Paker has performed at the Edinburgh Festival Fringe regularly, first performing in 2008.

The comedian Ivo Graham declared Paker’s 2010 Edinburgh Festival Fringe show, which he described as a “surrealist maverick unreading the Bible”, as the funniest stand up he had ever seen. The Independent in 2010 saw “flashes of bonkers brilliance.. the real joy lies in the duo’s surreal flights of fancy” before it “descends into irredeemable silliness by the end” when reviewing The Golden Lizard which Paker wrote and performed with Mike Wozniak. The Golden Lizard won Paker and Wozniak the Best New Show at the Leicester Comedy Festival in 2011.

Paker’s one liner “Are headphones getting bigger or are idiots getting smaller?” made The Guardian best 10 joke list from the 2016 Edinburgh Festival, as well as a selection in The Daily Telegraph. Paker had also previously made The Guardian’s list in 2014. In 2014 fellow comedian Romesh Ranganathan described Paker as “a genius.. funny falls out of him.”

Paker’s 2018 Edinburgh show Man Alive was described as an “introverts manifesto” that “exceeds expectations in a wonderfully imaginative way” in The Times with Paker proving to be “a grandmaster at the pull-back-and-reveal”. The show was directed by Amy Beth Hayes.

==Comedy podcasts==
Paker is a member of the Three Bean Salad podcast with fellow comics Benjamin Partridge and Mike Wozniak. The podcast was described as having an “RP-accented vibe” by The Times, with the comics “meandering off the point of a different topic each week”. The podcast has had occasional live shows such as at the London Podcast Festival in 2021. In March 2024, it won in the Best Podcast category at the Chortle Awards.

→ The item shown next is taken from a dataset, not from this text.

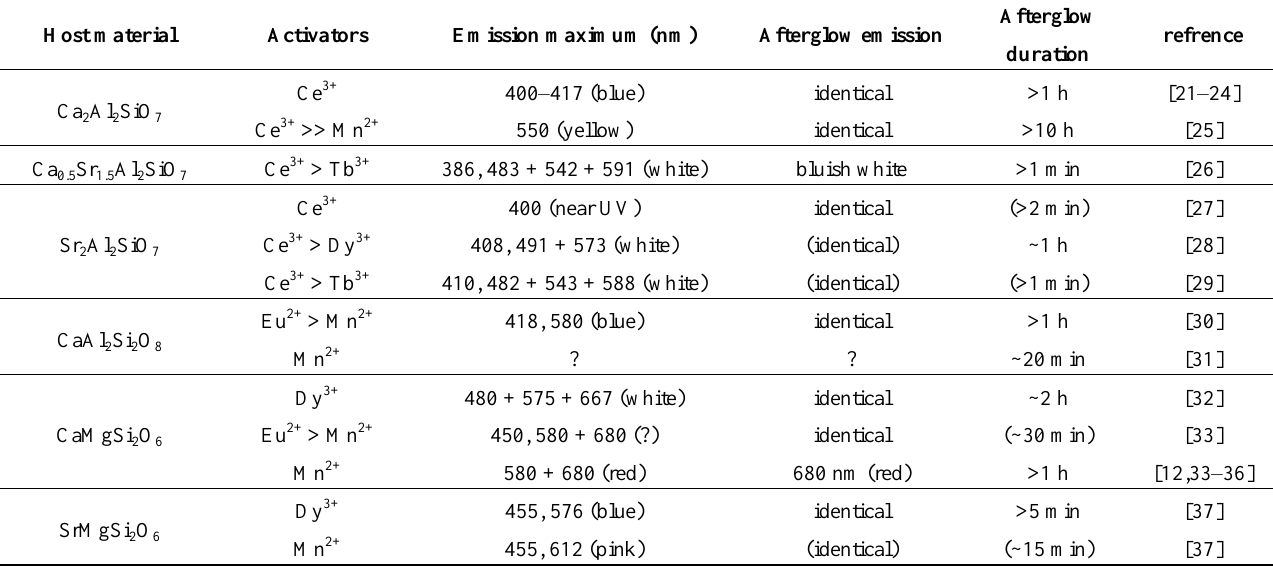
Table 1. Known non-Eu 2+ -based persistent luminescent silicates (STE = self-trapped exciton). Host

Paker is a regular contributor on the Beef and Dairy Network Podcast, a comedy podcast presented and written by comedian Benjamin Partridge.

==Illustrations==
As an illustrator, Paker was said by The Guardian to have “charmingly” provided the illustrations for Adam Kay’s book Anatomy as well as Kay’s follow up Kay's Marvellous Medicine: A Gross and Gruesome History of the Human Body, which was nominated for the Children's Non-fiction Book of the Year Award at the British Book Awards. Paker illustrated the 2023 autobiography of comedian Joe Wilkinson.

Paker co-wrote and illustrated the book Why Steve Was Late: 101 Exceptional Excuses for Terrible Timekeeping with Dave Skinner with whom he also wrote Don't Arm Wrestle a Pirate, which was made into animations voiced by Steve Coogan.

Paker’s illustrations have appeared in The Spectator, The Observer and Prospect (magazine).

==Personal life==
Paker attended the Anna Scher Theatre School in Islington.